De plus, dans mon enfance, j'ai lu l'histoire de Thomas Edison et je n'ai jamais pu oublier sa citation inspirante de toute une vie : « Je n'ai pas échoué. Je viens de trouver 10 000 façons qui ne fonctionnent pas ». Cela m'a toujours inspiré à considérer les échecs comme un nouveau résultat d'apprentissage.

Son conseil pour faire face à l'échec : La plupart d'entre nous échouent plusieurs fois dans notre vie. Nous avons échoué plus d'une centaine de fois avant même de pouvoir apprendre à nous tenir debout et à marcher correctement quand nous étions enfants. Ce que nous devons comprendre, c'est que les échecs sont les étapes inévitables sur la voie du succès. Je suggérerais que nous devrions prendre des risques, faire des erreurs et en tirer des leçons autant que possible. De plus, nous devrions le faire aussi vite que possible.

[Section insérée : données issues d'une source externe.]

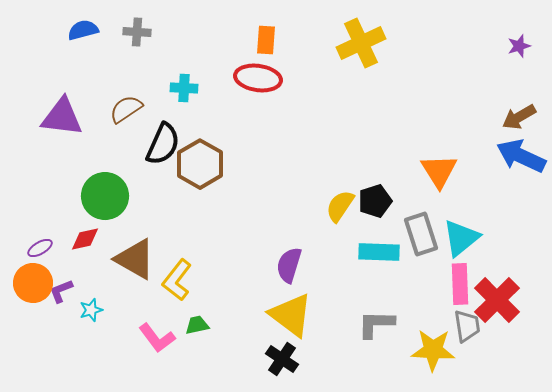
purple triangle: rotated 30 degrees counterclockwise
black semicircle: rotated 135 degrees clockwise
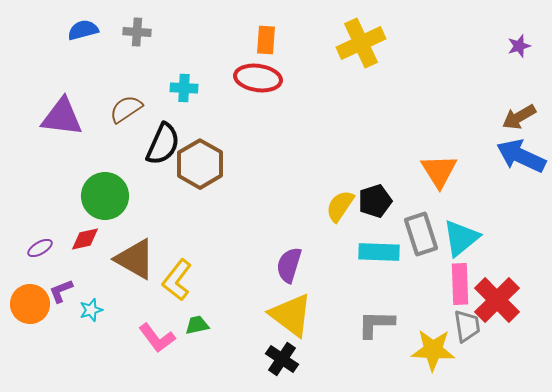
orange circle: moved 3 px left, 21 px down
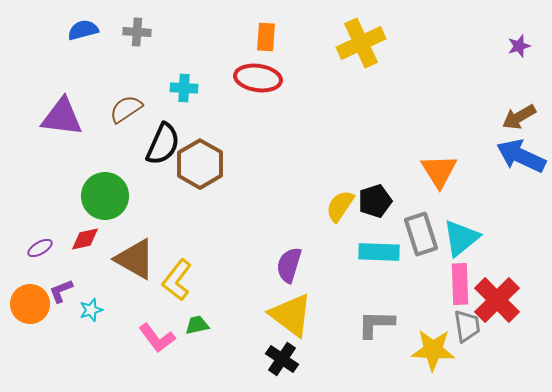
orange rectangle: moved 3 px up
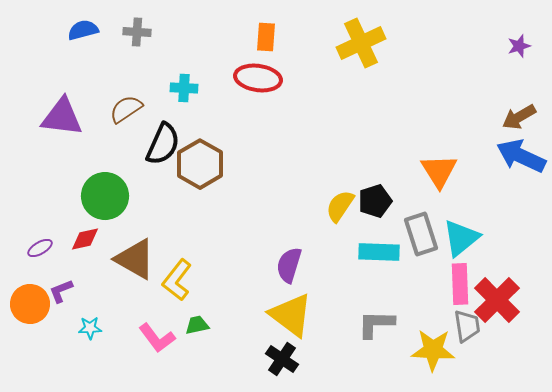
cyan star: moved 1 px left, 18 px down; rotated 15 degrees clockwise
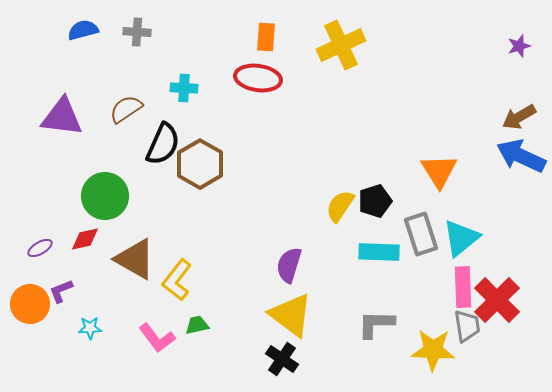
yellow cross: moved 20 px left, 2 px down
pink rectangle: moved 3 px right, 3 px down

Nous, en tant qu'entrepreneurs, devons comprendre une chose que l'entrepreneuriat n'est pas une course, c'est un voyage et il faut en profiter jusqu'à la fin, quel que soit le résultat. Je crois que le bonheur ou la tristesse de notre succès ou de notre échec est de courte durée. Cependant, la joie de faire ce que vous aimez faire est intemporelle. J'ai toujours aimé ce que j'ai fait et je crois que « vivre passionnément vaut la peine d'être vécu ». Cette conviction m'a fait apprécier le processus de création d'une startup à partir de zéro et résoudre de vrais problèmes autour de moi sans me soucier des résultats.

Prayaag (Systèmes Decora)

Comment il a géré son échec : Eh bien, je me considère comme très persévérant. J'ai très bien compris que le marché n'est pas prêt pour ce que nous essayons de construire. C'était un peu difficile de communiquer et de convaincre les investisseurs. Mais finalement il fallait le faire.

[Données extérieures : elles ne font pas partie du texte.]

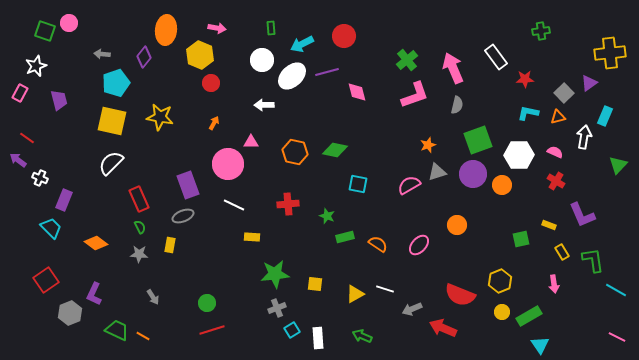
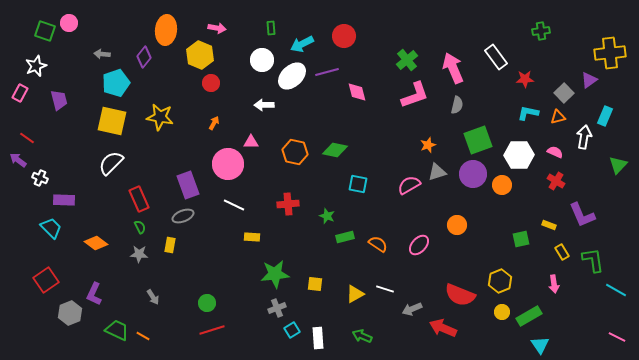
purple triangle at (589, 83): moved 3 px up
purple rectangle at (64, 200): rotated 70 degrees clockwise
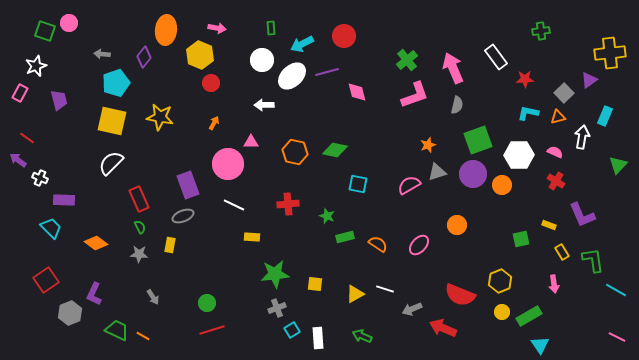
white arrow at (584, 137): moved 2 px left
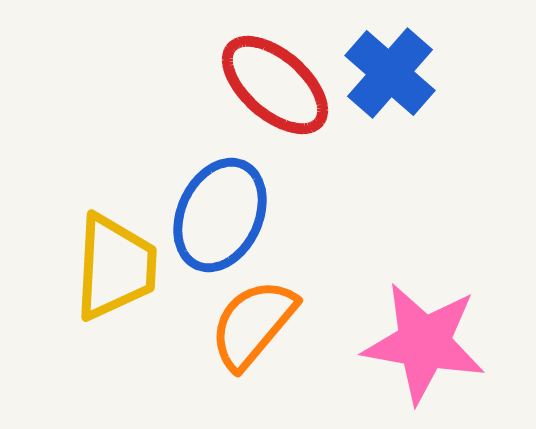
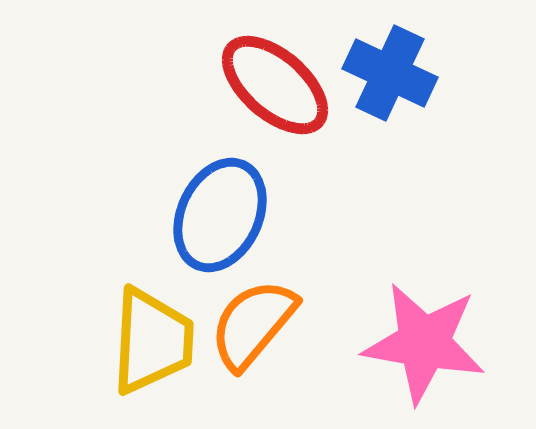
blue cross: rotated 16 degrees counterclockwise
yellow trapezoid: moved 37 px right, 74 px down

Son conseil pour faire face à l'échec : Tout est question de positivité. La startup ou l'idée a peut-être échoué, mais vous avez beaucoup appris sur le développement et la gestion de produits, le marché et les ventes ainsi que sur certains défis entrepreneuriaux courants tels que l'acquisition ou la gestion de talents ou le développement de la culture, etc. Vous en apprenez sur vos propres faiblesses et forces. Vous construisez des relations qui aident à long terme. Si vous comptez tout cela, l'échec d'une startup n'est pas l'événement catastrophique qu'elle est perçue comme.

Prason Gupta (Sattviko)

Comment il a géré son échec : En recommençant.

Son conseil pour faire face à l'échec : Les startups échouent ; les entrepreneurs ne le font pas. Tout ce que je peux faire mieux aujourd'hui est dû aux leçons de mon passé. Les entrepreneurs doivent simplement rester entrepreneurs, même si leurs startups échouent. Bons ou mauvais moments, les deux changent et rester entrepreneur les aidera à gérer les deux.

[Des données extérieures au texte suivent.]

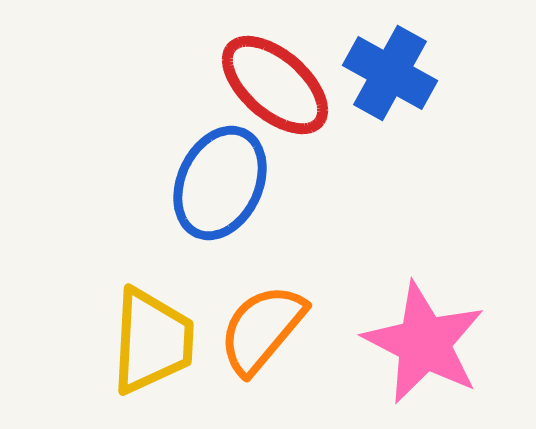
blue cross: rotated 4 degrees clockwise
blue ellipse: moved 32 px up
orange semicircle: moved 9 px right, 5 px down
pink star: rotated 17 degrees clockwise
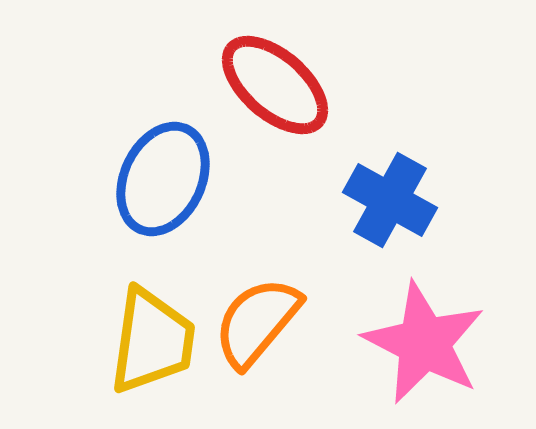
blue cross: moved 127 px down
blue ellipse: moved 57 px left, 4 px up
orange semicircle: moved 5 px left, 7 px up
yellow trapezoid: rotated 5 degrees clockwise
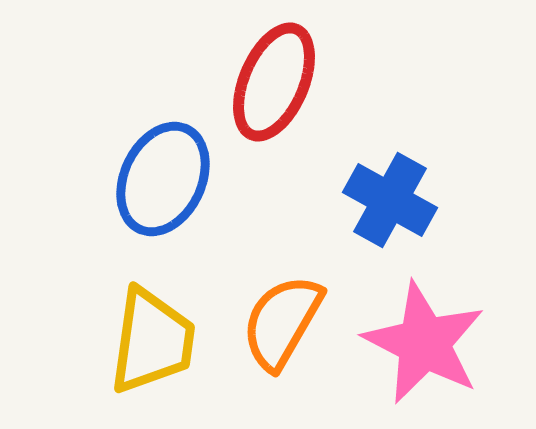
red ellipse: moved 1 px left, 3 px up; rotated 72 degrees clockwise
orange semicircle: moved 25 px right; rotated 10 degrees counterclockwise
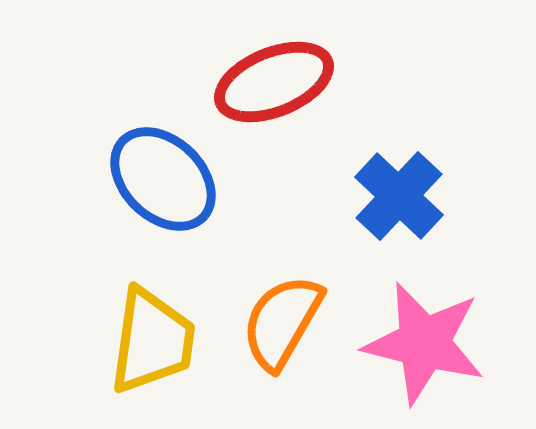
red ellipse: rotated 45 degrees clockwise
blue ellipse: rotated 71 degrees counterclockwise
blue cross: moved 9 px right, 4 px up; rotated 14 degrees clockwise
pink star: rotated 13 degrees counterclockwise
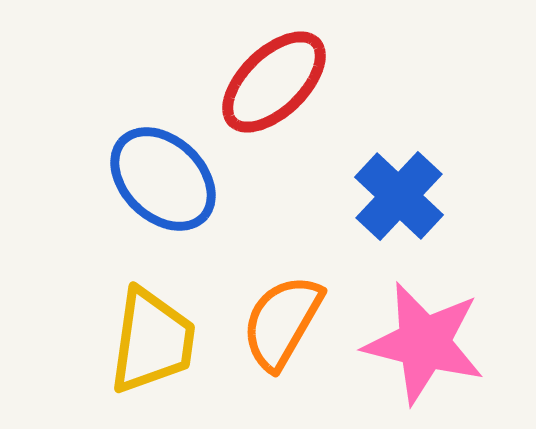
red ellipse: rotated 22 degrees counterclockwise
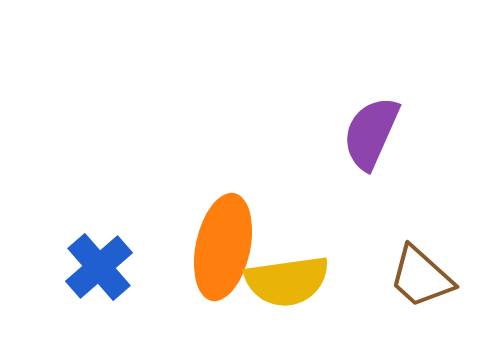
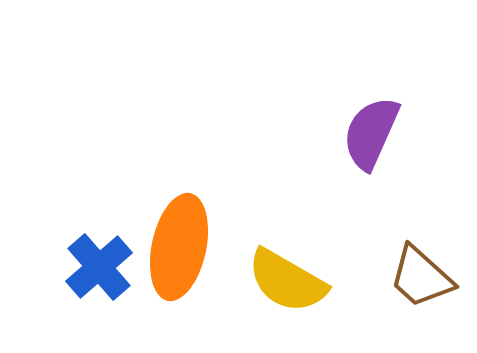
orange ellipse: moved 44 px left
yellow semicircle: rotated 38 degrees clockwise
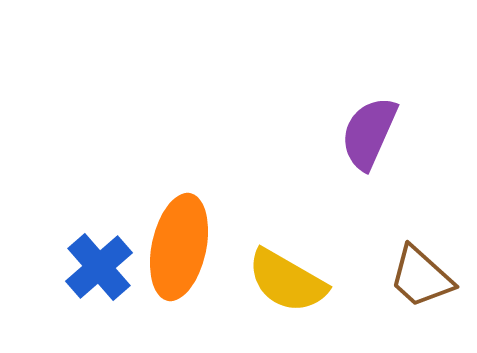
purple semicircle: moved 2 px left
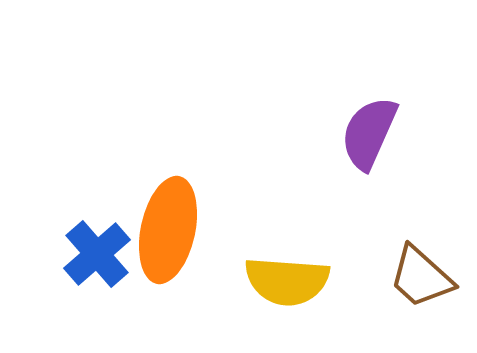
orange ellipse: moved 11 px left, 17 px up
blue cross: moved 2 px left, 13 px up
yellow semicircle: rotated 26 degrees counterclockwise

Le désespoir et la complaisance sont deux grands adversaires des entrepreneurs sincères. En cas d'échec de votre entreprise, sachez que c'est l'idée qui a échoué et non vous en tant qu'entrepreneur. Alors que si vous avez une entreprise réussie, ne vous réjouissez pas de votre triomphe. Gardez l'esprit vivant, restez curieux et préparez toujours vos prochaines manches.